Zipf Exponent
Molly Lewis
2020-02-20
AUTHOR_COUNTS <- here("exploratory_analyses/04_systematic_sample_tidy/data/subreddit_meta.csv")
author_count_measures <- read_csv(AUTHOR_COUNTS, col_names = c("subreddit","author_n","word_H","word_mean_n","word_sd","word_total","score_mean", "score_sd","score_H","comments_n_all", "posts_n_all","comments_posts_ratio")) %>%
filter(author_n > 100) %>%
arrange(-author_n) %>%
filter(!(subreddit == "newsokur"))
COUNTS <- "/Volumes/wilbur_the_great/LANGSCALES_subreddit_sample/misc/all_word_counts2.csv"
corpus_counts <- read_csv(COUNTS)

------------------------

• _WHAT YOU HAVE TO DO_:
Retype the Zipf exponent code, everything from "author_count_measures <- read_csv(AUTHOR_COUNTS, col_names" down to "corpus_counts <- read_csv(COUNTS)". The records after the Zipf exponent code are separate material with no connection to it.

------------------------

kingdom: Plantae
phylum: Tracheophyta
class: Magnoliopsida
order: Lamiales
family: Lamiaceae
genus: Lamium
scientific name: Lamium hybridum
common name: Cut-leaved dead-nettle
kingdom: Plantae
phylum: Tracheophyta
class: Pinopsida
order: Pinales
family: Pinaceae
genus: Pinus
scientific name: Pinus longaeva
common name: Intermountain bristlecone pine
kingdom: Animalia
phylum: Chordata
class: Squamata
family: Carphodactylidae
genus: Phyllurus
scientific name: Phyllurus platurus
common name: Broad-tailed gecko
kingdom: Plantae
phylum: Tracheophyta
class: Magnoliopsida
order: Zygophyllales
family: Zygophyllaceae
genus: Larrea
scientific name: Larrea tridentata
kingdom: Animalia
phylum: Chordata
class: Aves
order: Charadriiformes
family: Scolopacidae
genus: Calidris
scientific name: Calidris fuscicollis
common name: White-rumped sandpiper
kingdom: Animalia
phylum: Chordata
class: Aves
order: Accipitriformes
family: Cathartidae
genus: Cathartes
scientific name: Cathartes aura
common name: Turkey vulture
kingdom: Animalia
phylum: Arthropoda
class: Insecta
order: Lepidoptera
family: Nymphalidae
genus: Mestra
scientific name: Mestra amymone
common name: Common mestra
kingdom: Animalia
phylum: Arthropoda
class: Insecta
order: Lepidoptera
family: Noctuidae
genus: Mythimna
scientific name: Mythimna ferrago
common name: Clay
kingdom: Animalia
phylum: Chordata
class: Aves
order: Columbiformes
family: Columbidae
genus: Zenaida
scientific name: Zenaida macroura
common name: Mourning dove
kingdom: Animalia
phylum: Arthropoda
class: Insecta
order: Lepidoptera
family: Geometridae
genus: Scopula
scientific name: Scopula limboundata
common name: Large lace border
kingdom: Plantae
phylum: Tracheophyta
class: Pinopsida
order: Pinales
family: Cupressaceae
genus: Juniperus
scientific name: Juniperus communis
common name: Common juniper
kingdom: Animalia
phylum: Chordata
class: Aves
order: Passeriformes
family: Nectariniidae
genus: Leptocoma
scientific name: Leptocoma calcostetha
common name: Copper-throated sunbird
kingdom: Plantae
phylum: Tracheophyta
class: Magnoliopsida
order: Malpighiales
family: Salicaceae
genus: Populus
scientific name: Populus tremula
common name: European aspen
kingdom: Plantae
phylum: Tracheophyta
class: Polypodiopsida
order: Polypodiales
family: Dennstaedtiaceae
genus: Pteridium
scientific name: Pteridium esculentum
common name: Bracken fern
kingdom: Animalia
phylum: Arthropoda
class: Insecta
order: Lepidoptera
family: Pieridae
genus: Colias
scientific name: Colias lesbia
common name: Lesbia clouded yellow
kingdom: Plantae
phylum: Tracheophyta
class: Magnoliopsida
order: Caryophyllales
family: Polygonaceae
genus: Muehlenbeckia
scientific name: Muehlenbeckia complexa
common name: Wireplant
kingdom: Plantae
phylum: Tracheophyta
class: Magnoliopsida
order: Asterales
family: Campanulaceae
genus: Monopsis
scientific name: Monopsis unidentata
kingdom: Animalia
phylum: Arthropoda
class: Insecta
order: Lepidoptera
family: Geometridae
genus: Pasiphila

------------------------

• _FINISHED ANSWER_:
author_count_measures <- read_csv(AUTHOR_COUNTS, col_names = c("subreddit","author_n","word_H","word_mean_n","word_sd","word_total","score_mean", "score_sd","score_H","comments_n_all", "posts_n_all","comments_posts_ratio")) %>%
filter(author_n > 100) %>%
arrange(-author_n) %>%
filter(!(subreddit == "newsokur"))
COUNTS <- "/Volumes/wilbur_the_great/LANGSCALES_subreddit_sample/misc/all_word_counts2.csv"
corpus_counts <- read_csv(COUNTS)